--- Task item ---
Among the records below, the line containing "(end 43.345 17.547)" marks the start. Output it and all lines after it exactly.

--- Data ---
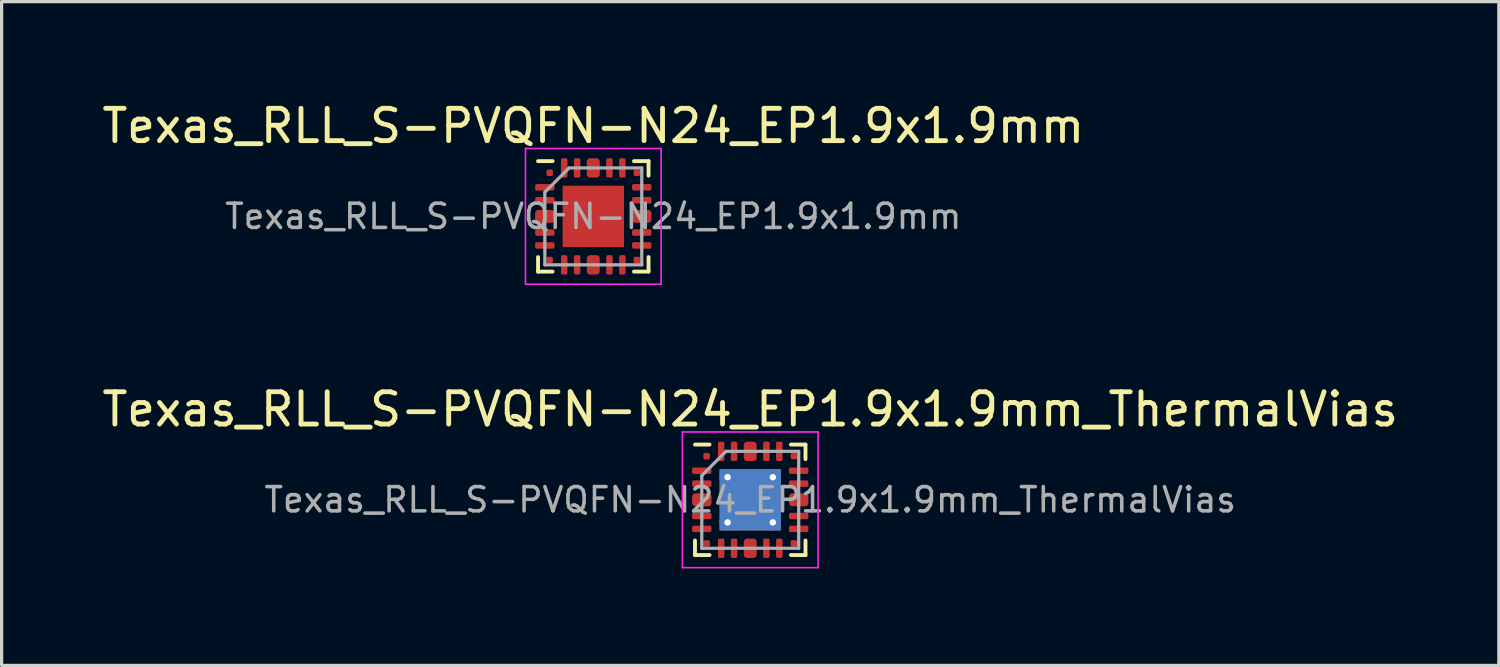
<source format=kicad_pcb>
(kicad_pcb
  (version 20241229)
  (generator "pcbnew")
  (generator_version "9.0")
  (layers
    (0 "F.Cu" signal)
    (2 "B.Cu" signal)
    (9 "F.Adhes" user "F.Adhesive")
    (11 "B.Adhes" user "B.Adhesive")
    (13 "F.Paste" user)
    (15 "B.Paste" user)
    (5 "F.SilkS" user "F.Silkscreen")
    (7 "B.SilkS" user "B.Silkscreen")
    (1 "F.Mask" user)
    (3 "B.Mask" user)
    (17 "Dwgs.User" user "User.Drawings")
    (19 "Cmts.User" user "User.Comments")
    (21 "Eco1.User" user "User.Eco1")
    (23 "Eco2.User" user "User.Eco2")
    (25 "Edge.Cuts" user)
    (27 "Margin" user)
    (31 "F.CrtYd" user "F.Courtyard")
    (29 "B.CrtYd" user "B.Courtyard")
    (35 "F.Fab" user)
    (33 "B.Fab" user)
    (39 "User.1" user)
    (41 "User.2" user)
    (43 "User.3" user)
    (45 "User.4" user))
  (footprint "Texas_RLL_S-PVQFN-N24_EP1.9x1.9mm_ThermalVias"
    (layer "F.Cu")
    (at 20.173 12.421)
    (property "Reference" "Texas_RLL_S-PVQFN-N24_EP1.9x1.9mm_ThermalVias" (at 0 -2.8 0) (layer "F.SilkS") (effects (font (size 1 1) (thickness 0.15))))
    (attr smd)
    (fp_line (start -1.71 1.71) (end -1.71 1.26) (stroke (width 0.12) (type solid)) (layer "F.SilkS"))
    (fp_line (start -1.26 -1.71) (end -1.71 -1.71) (stroke (width 0.12) (type solid)) (layer "F.SilkS"))
    (fp_line (start -1.26 1.71) (end -1.71 1.71) (stroke (width 0.12) (type solid)) (layer "F.SilkS"))
    (fp_line (start 1.26 -1.71) (end 1.71 -1.71) (stroke (width 0.12) (type solid)) (layer "F.SilkS"))
    (fp_line (start 1.26 1.71) (end 1.71 1.71) (stroke (width 0.12) (type solid)) (layer "F.SilkS"))
    (fp_line (start 1.71 -1.71) (end 1.71 -1.26) (stroke (width 0.12) (type solid)) (layer "F.SilkS"))
    (fp_line (start 1.71 1.71) (end 1.71 1.26) (stroke (width 0.12) (type solid)) (layer "F.SilkS"))
    (fp_line (start -2.1 -2.1) (end -2.1 2.1) (stroke (width 0.05) (type solid)) (layer "F.CrtYd"))
    (fp_line (start -2.1 2.1) (end 2.1 2.1) (stroke (width 0.05) (type solid)) (layer "F.CrtYd"))
    (fp_line (start 2.1 -2.1) (end -2.1 -2.1) (stroke (width 0.05) (type solid)) (layer "F.CrtYd"))
    (fp_line (start 2.1 2.1) (end 2.1 -2.1) (stroke (width 0.05) (type solid)) (layer "F.CrtYd"))
    (fp_line (start -1.5 -0.75) (end -0.75 -1.5) (stroke (width 0.1) (type solid)) (layer "F.Fab"))
    (fp_line (start -1.5 1.5) (end -1.5 -0.75) (stroke (width 0.1) (type solid)) (layer "F.Fab"))
    (fp_line (start -0.75 -1.5) (end 1.5 -1.5) (stroke (width 0.1) (type solid)) (layer "F.Fab"))
    (fp_line (start 1.5 -1.5) (end 1.5 1.5) (stroke (width 0.1) (type solid)) (layer "F.Fab"))
    (fp_line (start 1.5 1.5) (end -1.5 1.5) (stroke (width 0.1) (type solid)) (layer "F.Fab"))
    (fp_text user "${REFERENCE}" (at 0 0 0) (layer "F.Fab") (effects (font (size 0.75 0.75) (thickness 0.11))))
    (pad "" smd roundrect (at -0.475 -0.475) (size 0.77 0.77) (layers "F.Paste") (roundrect_rratio 0.25))
    (pad "" smd roundrect (at -0.475 0.475) (size 0.77 0.77) (layers "F.Paste") (roundrect_rratio 0.25))
    (pad "" smd roundrect (at 0.475 -0.475) (size 0.77 0.77) (layers "F.Paste") (roundrect_rratio 0.25))
    (pad "" smd roundrect (at 0.475 0.475) (size 0.77 0.77) (layers "F.Paste") (roundrect_rratio 0.25))
    (pad "1" smd roundrect (at -1.5 -0.9) (size 0.6 0.2) (layers "F.Cu" "F.Mask" "F.Paste") (roundrect_rratio 0.25))
    (pad "2" smd roundrect (at -1.5 -0.5) (size 0.6 0.2) (layers "F.Cu" "F.Mask" "F.Paste") (roundrect_rratio 0.25))
    (pad "3" smd roundrect (at -1.5 0) (size 0.6 0.4) (layers "F.Cu" "F.Mask" "F.Paste") (roundrect_rratio 0.25))
    (pad "4" smd roundrect (at -1.5 0.5) (size 0.6 0.2) (layers "F.Cu" "F.Mask" "F.Paste") (roundrect_rratio 0.25))
    (pad "5" smd roundrect (at -1.5 0.9) (size 0.6 0.2) (layers "F.Cu" "F.Mask" "F.Paste") (roundrect_rratio 0.25))
    (pad "6" smd roundrect (at -1.35 1.35 90) (size 0.2 0.2) (layers "F.Cu" "F.Mask" "F.Paste") (roundrect_rratio 0.25))
    (pad "7" smd roundrect (at -0.9 1.5) (size 0.2 0.6) (layers "F.Cu" "F.Mask" "F.Paste") (roundrect_rratio 0.25))
    (pad "8" smd roundrect (at -0.5 1.5) (size 0.2 0.6) (layers "F.Cu" "F.Mask" "F.Paste") (roundrect_rratio 0.25))
    (pad "9" smd roundrect (at 0 1.5) (size 0.4 0.6) (layers "F.Cu" "F.Mask" "F.Paste") (roundrect_rratio 0.25))
    (pad "10" smd roundrect (at 0.5 1.5) (size 0.2 0.6) (layers "F.Cu" "F.Mask" "F.Paste") (roundrect_rratio 0.25))
    (pad "11" smd roundrect (at 0.9 1.5) (size 0.2 0.6) (layers "F.Cu" "F.Mask" "F.Paste") (roundrect_rratio 0.25))
    (pad "12" smd roundrect (at 1.35 1.35) (size 0.2 0.2) (layers "F.Cu" "F.Mask" "F.Paste") (roundrect_rratio 0.25))
    (pad "13" smd roundrect (at 1.5 0.9) (size 0.6 0.2) (layers "F.Cu" "F.Mask" "F.Paste") (roundrect_rratio 0.25))
    (pad "14" smd roundrect (at 1.5 0.5) (size 0.6 0.2) (layers "F.Cu" "F.Mask" "F.Paste") (roundrect_rratio 0.25))
    (pad "15" smd roundrect (at 1.5 0) (size 0.6 0.4) (layers "F.Cu" "F.Mask" "F.Paste") (roundrect_rratio 0.25))
    (pad "16" smd roundrect (at 1.5 -0.5) (size 0.6 0.2) (layers "F.Cu" "F.Mask" "F.Paste") (roundrect_rratio 0.25))
    (pad "17" smd roundrect (at 1.5 -0.9) (size 0.6 0.2) (layers "F.Cu" "F.Mask" "F.Paste") (roundrect_rratio 0.25))
    (pad "18" smd roundrect (at 1.35 -1.35) (size 0.2 0.2) (layers "F.Cu" "F.Mask" "F.Paste") (roundrect_rratio 0.25))
    (pad "19" smd roundrect (at 0.9 -1.5) (size 0.2 0.6) (layers "F.Cu" "F.Mask" "F.Paste") (roundrect_rratio 0.25))
    (pad "20" smd roundrect (at 0.5 -1.5) (size 0.2 0.6) (layers "F.Cu" "F.Mask" "F.Paste") (roundrect_rratio 0.25))
    (pad "21" smd roundrect (at 0 -1.5) (size 0.4 0.6) (layers "F.Cu" "F.Mask" "F.Paste") (roundrect_rratio 0.25))
    (pad "22" smd roundrect (at -0.5 -1.5) (size 0.2 0.6) (layers "F.Cu" "F.Mask" "F.Paste") (roundrect_rratio 0.25))
    (pad "23" smd roundrect (at -0.9 -1.5) (size 0.2 0.6) (layers "F.Cu" "F.Mask" "F.Paste") (roundrect_rratio 0.25))
    (pad "24" smd roundrect (at -1.35 -1.35) (size 0.2 0.2) (layers "F.Cu" "F.Mask" "F.Paste") (roundrect_rratio 0.25))
    (pad "25" thru_hole circle (at -0.7 -0.7) (size 0.5 0.5) (drill 0.2) (layers "*.Cu"))
    (pad "25" thru_hole circle (at -0.7 0.7) (size 0.5 0.5) (drill 0.2) (layers "*.Cu"))
    (pad "25" smd rect (at 0 0) (size 1.9 1.9) (layers "F.Cu" "F.Mask"))
    (pad "25" smd rect (at 0 0) (size 1.9 1.9) (layers "B.Cu"))
    (pad "25" thru_hole circle (at 0.7 -0.7) (size 0.5 0.5) (drill 0.2) (layers "*.Cu"))
    (pad "25" thru_hole circle (at 0.7 0.7) (size 0.5 0.5) (drill 0.2) (layers "*.Cu")))
  (footprint "Texas_RLL_S-PVQFN-N24_EP1.9x1.9mm"
    (layer "F.Cu")
    (at 15.315 3.648)
    (property "Reference" "Texas_RLL_S-PVQFN-N24_EP1.9x1.9mm" (at 0 -2.8 0) (layer "F.SilkS") (effects (font (size 1 1) (thickness 0.15))))
    (attr smd)
    (fp_line (start -1.71 1.71) (end -1.71 1.26) (stroke (width 0.12) (type solid)) (layer "F.SilkS"))
    (fp_line (start -1.26 -1.71) (end -1.71 -1.71) (stroke (width 0.12) (type solid)) (layer "F.SilkS"))
    (fp_line (start -1.26 1.71) (end -1.71 1.71) (stroke (width 0.12) (type solid)) (layer "F.SilkS"))
    (fp_line (start 1.26 -1.71) (end 1.71 -1.71) (stroke (width 0.12) (type solid)) (layer "F.SilkS"))
    (fp_line (start 1.26 1.71) (end 1.71 1.71) (stroke (width 0.12) (type solid)) (layer "F.SilkS"))
    (fp_line (start 1.71 -1.71) (end 1.71 -1.26) (stroke (width 0.12) (type solid)) (layer "F.SilkS"))
    (fp_line (start 1.71 1.71) (end 1.71 1.26) (stroke (width 0.12) (type solid)) (layer "F.SilkS"))
    (fp_line (start -2.1 -2.1) (end -2.1 2.1) (stroke (width 0.05) (type solid)) (layer "F.CrtYd"))
    (fp_line (start -2.1 2.1) (end 2.1 2.1) (stroke (width 0.05) (type solid)) (layer "F.CrtYd"))
    (fp_line (start 2.1 -2.1) (end -2.1 -2.1) (stroke (width 0.05) (type solid)) (layer "F.CrtYd"))
    (fp_line (start 2.1 2.1) (end 2.1 -2.1) (stroke (width 0.05) (type solid)) (layer "F.CrtYd"))
    (fp_line (start -1.5 -0.75) (end -0.75 -1.5) (stroke (width 0.1) (type solid)) (layer "F.Fab"))
    (fp_line (start -1.5 1.5) (end -1.5 -0.75) (stroke (width 0.1) (type solid)) (layer "F.Fab"))
    (fp_line (start -0.75 -1.5) (end 1.5 -1.5) (stroke (width 0.1) (type solid)) (layer "F.Fab"))
    (fp_line (start 1.5 -1.5) (end 1.5 1.5) (stroke (width 0.1) (type solid)) (layer "F.Fab"))
    (fp_line (start 1.5 1.5) (end -1.5 1.5) (stroke (width 0.1) (type solid)) (layer "F.Fab"))
    (fp_text user "${REFERENCE}" (at 0 0 0) (layer "F.Fab") (effects (font (size 0.75 0.75) (thickness 0.11))))
    (pad "" smd roundrect (at -0.475 -0.475) (size 0.77 0.77) (layers "F.Paste") (roundrect_rratio 0.25))
    (pad "" smd roundrect (at -0.475 0.475) (size 0.77 0.77) (layers "F.Paste") (roundrect_rratio 0.25))
    (pad "" smd roundrect (at 0.475 -0.475) (size 0.77 0.77) (layers "F.Paste") (roundrect_rratio 0.25))
    (pad "" smd roundrect (at 0.475 0.475) (size 0.77 0.77) (layers "F.Paste") (roundrect_rratio 0.25))
    (pad "1" smd roundrect (at -1.5 -0.9) (size 0.6 0.2) (layers "F.Cu" "F.Mask" "F.Paste") (roundrect_rratio 0.25))
    (pad "2" smd roundrect (at -1.5 -0.5) (size 0.6 0.2) (layers "F.Cu" "F.Mask" "F.Paste") (roundrect_rratio 0.25))
    (pad "3" smd roundrect (at -1.5 0) (size 0.6 0.4) (layers "F.Cu" "F.Mask" "F.Paste") (roundrect_rratio 0.25))
    (pad "4" smd roundrect (at -1.5 0.5) (size 0.6 0.2) (layers "F.Cu" "F.Mask" "F.Paste") (roundrect_rratio 0.25))
    (pad "5" smd roundrect (at -1.5 0.9) (size 0.6 0.2) (layers "F.Cu" "F.Mask" "F.Paste") (roundrect_rratio 0.25))
    (pad "6" smd roundrect (at -1.35 1.35 90) (size 0.2 0.2) (layers "F.Cu" "F.Mask" "F.Paste") (roundrect_rratio 0.25))
    (pad "7" smd roundrect (at -0.9 1.5) (size 0.2 0.6) (layers "F.Cu" "F.Mask" "F.Paste") (roundrect_rratio 0.25))
    (pad "8" smd roundrect (at -0.5 1.5) (size 0.2 0.6) (layers "F.Cu" "F.Mask" "F.Paste") (roundrect_rratio 0.25))
    (pad "9" smd roundrect (at 0 1.5) (size 0.4 0.6) (layers "F.Cu" "F.Mask" "F.Paste") (roundrect_rratio 0.25))
    (pad "10" smd roundrect (at 0.5 1.5) (size 0.2 0.6) (layers "F.Cu" "F.Mask" "F.Paste") (roundrect_rratio 0.25))
    (pad "11" smd roundrect (at 0.9 1.5) (size 0.2 0.6) (layers "F.Cu" "F.Mask" "F.Paste") (roundrect_rratio 0.25))
    (pad "12" smd roundrect (at 1.35 1.35) (size 0.2 0.2) (layers "F.Cu" "F.Mask" "F.Paste") (roundrect_rratio 0.25))
    (pad "13" smd roundrect (at 1.5 0.9) (size 0.6 0.2) (layers "F.Cu" "F.Mask" "F.Paste") (roundrect_rratio 0.25))
    (pad "14" smd roundrect (at 1.5 0.5) (size 0.6 0.2) (layers "F.Cu" "F.Mask" "F.Paste") (roundrect_rratio 0.25))
    (pad "15" smd roundrect (at 1.5 0) (size 0.6 0.4) (layers "F.Cu" "F.Mask" "F.Paste") (roundrect_rratio 0.25))
    (pad "16" smd roundrect (at 1.5 -0.5) (size 0.6 0.2) (layers "F.Cu" "F.Mask" "F.Paste") (roundrect_rratio 0.25))
    (pad "17" smd roundrect (at 1.5 -0.9) (size 0.6 0.2) (layers "F.Cu" "F.Mask" "F.Paste") (roundrect_rratio 0.25))
    (pad "18" smd roundrect (at 1.35 -1.35) (size 0.2 0.2) (layers "F.Cu" "F.Mask" "F.Paste") (roundrect_rratio 0.25))
    (pad "19" smd roundrect (at 0.9 -1.5) (size 0.2 0.6) (layers "F.Cu" "F.Mask" "F.Paste") (roundrect_rratio 0.25))
    (pad "20" smd roundrect (at 0.5 -1.5) (size 0.2 0.6) (layers "F.Cu" "F.Mask" "F.Paste") (roundrect_rratio 0.25))
    (pad "21" smd roundrect (at 0 -1.5) (size 0.4 0.6) (layers "F.Cu" "F.Mask" "F.Paste") (roundrect_rratio 0.25))
    (pad "22" smd roundrect (at -0.5 -1.5) (size 0.2 0.6) (layers "F.Cu" "F.Mask" "F.Paste") (roundrect_rratio 0.25))
    (pad "23" smd roundrect (at -0.9 -1.5) (size 0.2 0.6) (layers "F.Cu" "F.Mask" "F.Paste") (roundrect_rratio 0.25))
    (pad "24" smd roundrect (at -1.35 -1.35) (size 0.2 0.2) (layers "F.Cu" "F.Mask" "F.Paste") (roundrect_rratio 0.25))
    (pad "25" smd rect (at 0 0) (size 1.9 1.9) (layers "F.Cu" "F.Mask")))
  (gr_rect
    (start -3 -3)
    (end 43.345 17.547)
    (stroke (width 0.1) (type default))
    (fill no)
    (layer "Edge.Cuts")))
</source>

--- Task solution ---
    (end 43.345 17.547)
    (stroke (width 0.1) (type default))
    (fill no)
    (layer "Edge.Cuts")))
</source>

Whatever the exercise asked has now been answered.